Electron-Spin Resonance Spectroscopy, Max Planck Institute for Biophysical Chemistry, Am Fassberg 11, 37077 Göttingen, Germany.
Department of Chemistry, Georg-August-University, Tammannstraβe 4, 37077 Göttingen, Germany.
Nat Chem. 2017 Jul;9(7):676-680. doi: 10.1038/nchem.2723. Epub 2017 Feb 13.

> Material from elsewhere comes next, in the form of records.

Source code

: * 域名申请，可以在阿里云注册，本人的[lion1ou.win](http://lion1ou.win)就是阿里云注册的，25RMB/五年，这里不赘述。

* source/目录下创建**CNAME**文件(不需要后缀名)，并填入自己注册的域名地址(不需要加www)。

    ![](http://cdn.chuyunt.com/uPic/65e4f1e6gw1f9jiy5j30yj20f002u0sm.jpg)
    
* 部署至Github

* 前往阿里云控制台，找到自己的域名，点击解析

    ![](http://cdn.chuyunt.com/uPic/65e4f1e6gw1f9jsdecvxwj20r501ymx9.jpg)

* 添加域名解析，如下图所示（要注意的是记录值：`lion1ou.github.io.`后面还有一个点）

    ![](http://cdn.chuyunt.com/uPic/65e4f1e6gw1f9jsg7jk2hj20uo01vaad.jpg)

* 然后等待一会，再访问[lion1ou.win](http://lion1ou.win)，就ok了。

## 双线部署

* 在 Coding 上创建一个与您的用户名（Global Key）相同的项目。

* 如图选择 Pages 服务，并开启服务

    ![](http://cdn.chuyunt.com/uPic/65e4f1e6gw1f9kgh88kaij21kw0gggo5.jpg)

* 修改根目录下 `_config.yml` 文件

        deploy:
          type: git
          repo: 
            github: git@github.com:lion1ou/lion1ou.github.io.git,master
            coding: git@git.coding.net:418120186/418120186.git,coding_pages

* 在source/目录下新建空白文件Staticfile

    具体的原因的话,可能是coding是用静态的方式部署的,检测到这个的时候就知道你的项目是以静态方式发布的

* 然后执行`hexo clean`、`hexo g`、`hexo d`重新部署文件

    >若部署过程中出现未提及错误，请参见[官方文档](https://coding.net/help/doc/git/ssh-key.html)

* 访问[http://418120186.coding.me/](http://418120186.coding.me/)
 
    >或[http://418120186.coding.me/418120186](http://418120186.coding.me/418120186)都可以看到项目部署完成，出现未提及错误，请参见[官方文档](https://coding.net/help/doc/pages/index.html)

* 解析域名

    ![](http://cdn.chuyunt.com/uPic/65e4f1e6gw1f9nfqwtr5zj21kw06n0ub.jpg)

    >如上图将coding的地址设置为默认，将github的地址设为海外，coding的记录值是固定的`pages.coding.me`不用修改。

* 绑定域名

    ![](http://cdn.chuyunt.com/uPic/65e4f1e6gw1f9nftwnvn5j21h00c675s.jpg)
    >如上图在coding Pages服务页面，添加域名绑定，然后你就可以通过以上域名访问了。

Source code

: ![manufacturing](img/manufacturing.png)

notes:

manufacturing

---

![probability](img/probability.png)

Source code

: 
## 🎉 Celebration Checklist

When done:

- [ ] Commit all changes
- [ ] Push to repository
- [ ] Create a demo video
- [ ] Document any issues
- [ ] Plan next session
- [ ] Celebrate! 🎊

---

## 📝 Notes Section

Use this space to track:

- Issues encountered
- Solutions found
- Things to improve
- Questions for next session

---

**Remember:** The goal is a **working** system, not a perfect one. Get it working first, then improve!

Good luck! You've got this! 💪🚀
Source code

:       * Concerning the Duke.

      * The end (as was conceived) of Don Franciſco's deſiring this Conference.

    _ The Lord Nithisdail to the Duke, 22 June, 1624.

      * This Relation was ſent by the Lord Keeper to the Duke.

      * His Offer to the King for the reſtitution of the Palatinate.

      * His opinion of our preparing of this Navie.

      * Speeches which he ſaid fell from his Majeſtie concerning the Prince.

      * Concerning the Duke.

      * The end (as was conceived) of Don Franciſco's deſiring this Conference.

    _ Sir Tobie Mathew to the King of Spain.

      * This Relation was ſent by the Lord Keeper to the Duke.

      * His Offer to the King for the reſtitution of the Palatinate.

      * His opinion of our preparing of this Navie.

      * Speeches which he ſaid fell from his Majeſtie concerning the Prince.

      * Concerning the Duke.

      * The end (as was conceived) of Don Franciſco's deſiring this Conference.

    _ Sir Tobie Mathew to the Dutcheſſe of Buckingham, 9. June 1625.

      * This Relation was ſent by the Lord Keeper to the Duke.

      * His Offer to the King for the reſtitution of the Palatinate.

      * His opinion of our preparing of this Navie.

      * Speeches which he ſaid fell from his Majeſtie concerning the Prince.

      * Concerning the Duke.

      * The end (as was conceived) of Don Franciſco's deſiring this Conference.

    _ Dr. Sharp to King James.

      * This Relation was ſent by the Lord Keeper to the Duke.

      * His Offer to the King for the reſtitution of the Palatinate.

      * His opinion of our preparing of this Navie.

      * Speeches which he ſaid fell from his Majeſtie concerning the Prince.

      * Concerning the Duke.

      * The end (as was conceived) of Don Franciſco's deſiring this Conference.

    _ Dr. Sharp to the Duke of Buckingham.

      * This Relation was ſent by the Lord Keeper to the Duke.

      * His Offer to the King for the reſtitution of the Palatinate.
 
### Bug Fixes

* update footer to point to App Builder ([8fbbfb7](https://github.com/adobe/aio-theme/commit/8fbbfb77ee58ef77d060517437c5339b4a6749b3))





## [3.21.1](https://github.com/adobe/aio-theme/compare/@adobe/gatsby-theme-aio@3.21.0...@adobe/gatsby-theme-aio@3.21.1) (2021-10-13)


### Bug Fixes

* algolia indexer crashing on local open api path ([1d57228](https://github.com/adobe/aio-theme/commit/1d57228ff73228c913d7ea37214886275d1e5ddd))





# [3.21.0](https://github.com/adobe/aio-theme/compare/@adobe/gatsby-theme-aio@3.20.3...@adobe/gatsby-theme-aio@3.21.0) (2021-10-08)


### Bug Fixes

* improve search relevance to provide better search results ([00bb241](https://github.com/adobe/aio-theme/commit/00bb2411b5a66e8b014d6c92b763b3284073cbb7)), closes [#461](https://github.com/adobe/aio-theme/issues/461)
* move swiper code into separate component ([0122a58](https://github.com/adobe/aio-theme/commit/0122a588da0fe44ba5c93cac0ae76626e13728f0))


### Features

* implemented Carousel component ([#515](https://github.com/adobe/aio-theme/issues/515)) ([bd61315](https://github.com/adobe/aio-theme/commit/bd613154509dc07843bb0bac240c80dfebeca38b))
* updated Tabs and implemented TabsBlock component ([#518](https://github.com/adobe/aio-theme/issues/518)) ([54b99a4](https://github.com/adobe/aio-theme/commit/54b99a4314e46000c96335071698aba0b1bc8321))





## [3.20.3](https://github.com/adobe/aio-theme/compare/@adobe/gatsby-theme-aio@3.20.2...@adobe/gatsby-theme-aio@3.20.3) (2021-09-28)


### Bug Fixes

Nuclear magnetic resonance (NMR) is a fundamental spectroscopic technique for the study of biological systems and materials, molecular imaging and the analysis of small molecules. It detects interactions at very low energies and is thus non-invasive and applicable to a variety of targets, including animals and humans. However, one of its most severe limitations is its low sensitivity, which stems from the small interaction energies involved. Here, we report that dynamic nuclear polarization in liquid solution and at room temperature can enhance the NMR signal of C nuclei by up to three orders of magnitude at magnetic fields of ∼3 T. The experiment can be repeated within seconds for signal averaging, without interfering with the sample magnetic homogeneity. The method is therefore compatible with the conditions required for high-resolution NMR. Enhancement of C signals on various organic compounds opens up new perspectives for dynamic nuclear polarization as a general tool to increase the sensitivity of liquid NMR.
核磁共振(NMR)是研究生物系统和材料、分子成像以及小分子分析的基本光谱技术。它检测非常低能量的相互作用,因此是非侵入性的,适用于各种目标,包括动物和人类。然而,它最严重的限制之一是灵敏度低,这源于所涉及的小相互作用能量。在这里,我们报告在液态溶液和室温下的动态核极化可以在约 3 T 的磁场中将 C 核的 NMR 信号增强高达三个数量级。该实验可以在不干扰样品磁场均匀性的情况下在几秒钟内重复进行信号平均。因此,该方法与高分辨率 NMR 所需的条件兼容。各种有机化合物上 C 信号的增强为动态核极化作为提高液体 NMR 灵敏度的通用工具开辟了新的前景。